While there can be a joyful thrill when it’s details and marvelous intricacy is revealed by a scientist-philosopher, it’s just one way of seeing intelligence/love/beauty play out. The “mind of God” is unveiled as it were, but so what: it’s a dualistic view if some expressions are higher, or closer to God than others. That’s what I’m questioning (I don’t have a final answer). In other words, that dual aspect nature of reality applies to *everything*. The mind of God is revealed everywhere, because there *is* no mind of God, other than everything (and nothing). We can’t step outside of it, except as it were, being that presence, which is not outside or inside.
And in this game, we give everything all the meaning it has. That is all-inclusive.

On a cultural level (the relative “level” for the sake of talking, since there are no levels), as humans we give some expressions more value than others, or more usefulness, or experience some as more of an expression of the timeless and thus *appear* to give us more joy, more love and beauty, but this is relative to conditioning and genetics. Yes, some expressions of art or math are (more) reflections of timeless truth and beauty, depending on how much the artist was “in the way” or not. But by the same token, where is the expression perceived, once expressed?

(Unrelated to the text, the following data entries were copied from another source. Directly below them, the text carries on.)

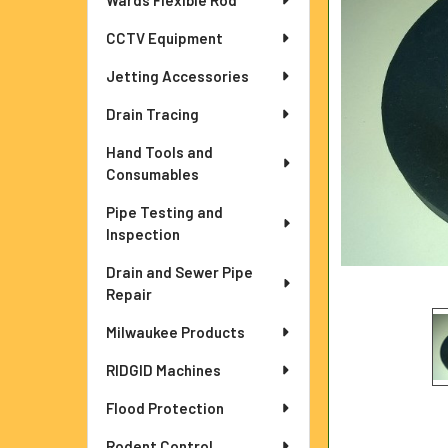
Wards Flexible Rod
ADD
CCTV Equipment
SELECTED
TO CART
Jetting Accessories
Drain Tracing
Hand Tools and
Consumables
Pipe Testing and
Inspection
Drain and Sewer Pipe
Repair
Milwaukee Products
RIDGID Machines
Flood Protection
Rodent Control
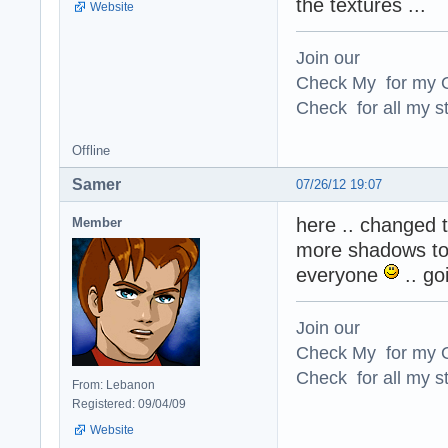
the textures ...
Website
Join our
Check My for my O
Check for all my st
Offline
Samer
07/26/12 19:07
here .. changed t
Member
more shadows to t
everyone
.. go
Join our
Check My for my O
Check for all my st
From: Lebanon
Registered: 09/04/09
Website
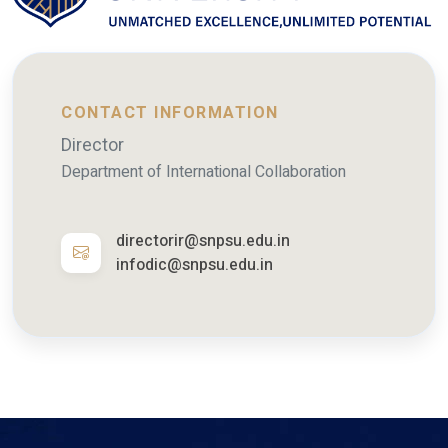
CONTACT INFORMATION
Director
Department of International Collaboration
directorir@snpsu.edu.in
infodic@snpsu.edu.in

The buck has to stop with “I”: either I as that conditioned I or I as the I AM. Either way, once expressed in the world, it’s now a relative truth (like this writing, or an expression by a nonduality teacher) and can never capture what Is without the either the conditioned “I” or the I AM.

So are some humans – let’s call them expressions – more refined, evolved, more mature spiritually or able to express the timeless better or in a more general way? Perhaps, but again there is no way to step outside the whole system and judge it – the best one can do is be as detached as possible, in the silent knowingness, seeing it all as like a movie unfolding in nothing, and leave it all alone. This action figure writing this is just another figure in that play, as is the Francis figure and the Laura figure, the Robert Adams sound, and so on. It’s a puzzle or a marvelous beautiful thrilling mystery seeing all this creativity of a nondualism teachers, animals, scientists, birds, dogs, houses, clouds….

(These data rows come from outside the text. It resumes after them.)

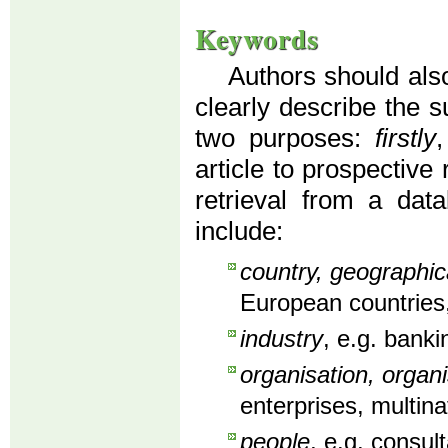
Keywords
Authors should also
clearly describe the s
two purposes:
firstly
article to prospective
retrieval from a dat
include:
country, geographic
European countries,
industry
, e.g. banki
organisation, organi
enterprises, multin
people
, e.g. consu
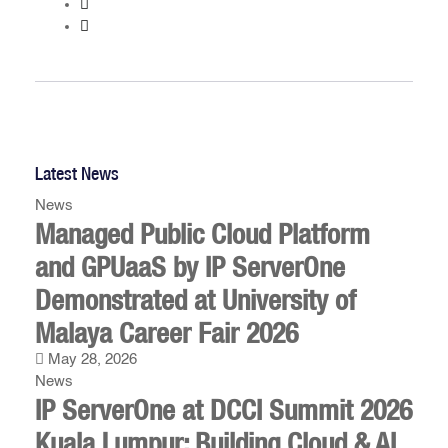
Latest News
News
Managed Public Cloud Platform
and GPUaaS by IP ServerOne
Demonstrated at University of
Malaya Career Fair 2026
May 28, 2026
News
IP ServerOne at DCCI Summit 2026
Kuala Lumpur: Building Cloud & AI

And, is it even necessary to express at all, if one can be a lamp unto oneself, and there is only one Self. There is no division, therefore the seeing through all division in itself is valuable, because there is no one (separate) to value it. What unfolds in that revealing is anybody’s guess, but it could be mathematics, physics, inventions, writing, art, music, poetry, a hug, a laugh, a bird singing in your backyard, or sitting on the couch in your living room, being silent, or being a loud, yakking politician. (Well, maybe not that last one…) Nobody knows.

Tesla was an artist. As was Einstein.